I tell the helpful City of Sydney spokeswoman that the locality’s entire French Bulldog population must then surely live where I do, in or around Potts Point, Elizabeth Bay and Kings Cross. But the racial profiling of pets doesn’t get that granular. So the spokeswoman can’t confirm my gut feeling without rejigging the Excel spreadsheet information, which does seem a waste of ratepayers’ money.

On any Saturday at the Kings Cross market it feels like there are more designer dogs than people. Where there are apartments, there are small dogs. And where real estate is expensive, there are trophy dogs. Not all owners are pet fashionistas but plenty are. The sight of a dog owner – phone in one hand, leash in the other, eyes God knows where – dragging their pet along the footpath, oblivious it’s airborne between rushed tiny steps, could easily be a scene – with me in it – out of Portlandia.

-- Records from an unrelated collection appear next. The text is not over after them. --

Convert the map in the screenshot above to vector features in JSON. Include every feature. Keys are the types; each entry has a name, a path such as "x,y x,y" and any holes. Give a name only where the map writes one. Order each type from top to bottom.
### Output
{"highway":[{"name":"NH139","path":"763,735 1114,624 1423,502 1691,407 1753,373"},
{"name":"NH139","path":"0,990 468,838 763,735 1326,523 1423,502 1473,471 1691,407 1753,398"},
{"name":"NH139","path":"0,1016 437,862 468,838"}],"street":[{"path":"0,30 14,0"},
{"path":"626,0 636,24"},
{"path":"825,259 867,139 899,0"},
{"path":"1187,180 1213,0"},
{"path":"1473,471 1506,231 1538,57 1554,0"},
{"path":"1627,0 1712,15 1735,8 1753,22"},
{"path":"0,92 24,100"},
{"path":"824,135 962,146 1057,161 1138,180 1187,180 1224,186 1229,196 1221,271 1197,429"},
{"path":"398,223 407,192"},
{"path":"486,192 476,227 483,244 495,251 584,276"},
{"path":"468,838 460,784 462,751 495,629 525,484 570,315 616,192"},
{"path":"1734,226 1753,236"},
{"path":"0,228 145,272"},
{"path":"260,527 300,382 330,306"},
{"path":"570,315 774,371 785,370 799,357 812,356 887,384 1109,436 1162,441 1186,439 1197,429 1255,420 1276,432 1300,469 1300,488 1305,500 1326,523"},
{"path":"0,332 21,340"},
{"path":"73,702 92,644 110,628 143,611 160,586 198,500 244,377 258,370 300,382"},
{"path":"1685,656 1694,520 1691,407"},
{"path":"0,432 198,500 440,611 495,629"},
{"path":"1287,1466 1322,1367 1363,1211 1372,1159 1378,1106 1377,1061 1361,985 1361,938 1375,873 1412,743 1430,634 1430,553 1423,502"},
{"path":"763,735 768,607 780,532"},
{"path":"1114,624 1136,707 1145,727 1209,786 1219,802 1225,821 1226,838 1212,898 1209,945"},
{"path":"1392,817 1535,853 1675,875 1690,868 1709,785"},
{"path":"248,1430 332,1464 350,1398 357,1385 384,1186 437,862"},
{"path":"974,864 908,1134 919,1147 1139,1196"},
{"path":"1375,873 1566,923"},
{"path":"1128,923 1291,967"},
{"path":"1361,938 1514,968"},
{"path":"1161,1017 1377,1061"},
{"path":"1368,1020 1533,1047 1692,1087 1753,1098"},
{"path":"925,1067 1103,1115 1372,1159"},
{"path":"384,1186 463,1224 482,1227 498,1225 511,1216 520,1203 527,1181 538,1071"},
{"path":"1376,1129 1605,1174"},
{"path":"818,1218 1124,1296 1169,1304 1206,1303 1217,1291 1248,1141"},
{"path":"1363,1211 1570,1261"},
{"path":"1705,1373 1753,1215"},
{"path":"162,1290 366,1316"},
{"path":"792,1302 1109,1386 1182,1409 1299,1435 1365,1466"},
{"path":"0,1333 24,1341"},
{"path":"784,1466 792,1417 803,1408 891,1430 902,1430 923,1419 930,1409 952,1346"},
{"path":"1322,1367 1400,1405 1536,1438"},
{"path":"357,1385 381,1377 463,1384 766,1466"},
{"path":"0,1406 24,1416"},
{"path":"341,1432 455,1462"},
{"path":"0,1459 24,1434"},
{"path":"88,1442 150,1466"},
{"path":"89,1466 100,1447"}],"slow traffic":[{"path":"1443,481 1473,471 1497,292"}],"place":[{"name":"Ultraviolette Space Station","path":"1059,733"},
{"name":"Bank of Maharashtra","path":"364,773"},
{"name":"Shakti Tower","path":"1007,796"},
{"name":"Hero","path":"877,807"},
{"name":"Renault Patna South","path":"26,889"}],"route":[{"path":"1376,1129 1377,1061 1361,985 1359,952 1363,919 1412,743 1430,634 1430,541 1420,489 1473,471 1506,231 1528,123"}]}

An owner once giggled in Macleay St Potts Point when I told him his new puppy couldn’t keep up. I’m known for grumpy interventions like that. It’s a tendency that recently led a friend to dub me “Annoyed, of Elizabeth Bay”. Once the regular target of disapproving elders, now I’m the naysaying Grinch. Recently I chased the yummy mummy of a large dog to get her to pick up after it. Someone has to take responsibility in this war zone of conflicting affections.